Reading his book is like jolting along a terrible road in a nightmare. I struggled to keep everything straight in my head. So many places, so many people, so many acronyms. So much need. Who is doing what, and why? Who is on who’s side? Can’t he slow down and explain? No, he can’t, because that’s how it was. And one begins to experience the nightmare of jolting along those terrible roads, living with the fear of what might be round the next corner. Living with the smell of faeces and vomit and recently butchered human beings. The smell of fear.

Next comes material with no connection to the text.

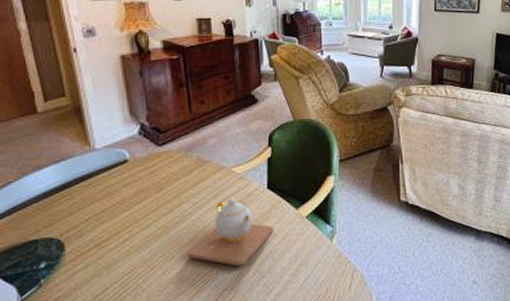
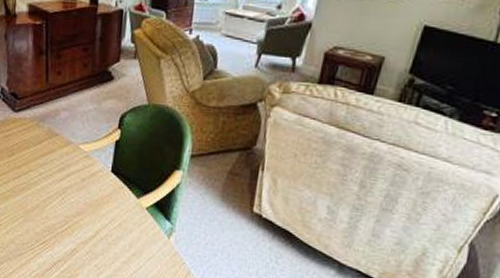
teapot: present [186,198,274,267] -> none [28,174,112,243]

The smell of horror: the woman systematically mutilated just enough so that she will bleed slowly to death, wild dogs tearing at human corpses, the little sausages scattered in the mud that turn out to be children’s fingers.
Most books about inhumanity are leavened by examples of the human spirit transcending the horror. Very little in ‘An Imperfect Offering’ enables one to close the book feeling good about being human. There seems to be no limit to man’s ability to plan and execute cruelty – and to justify it.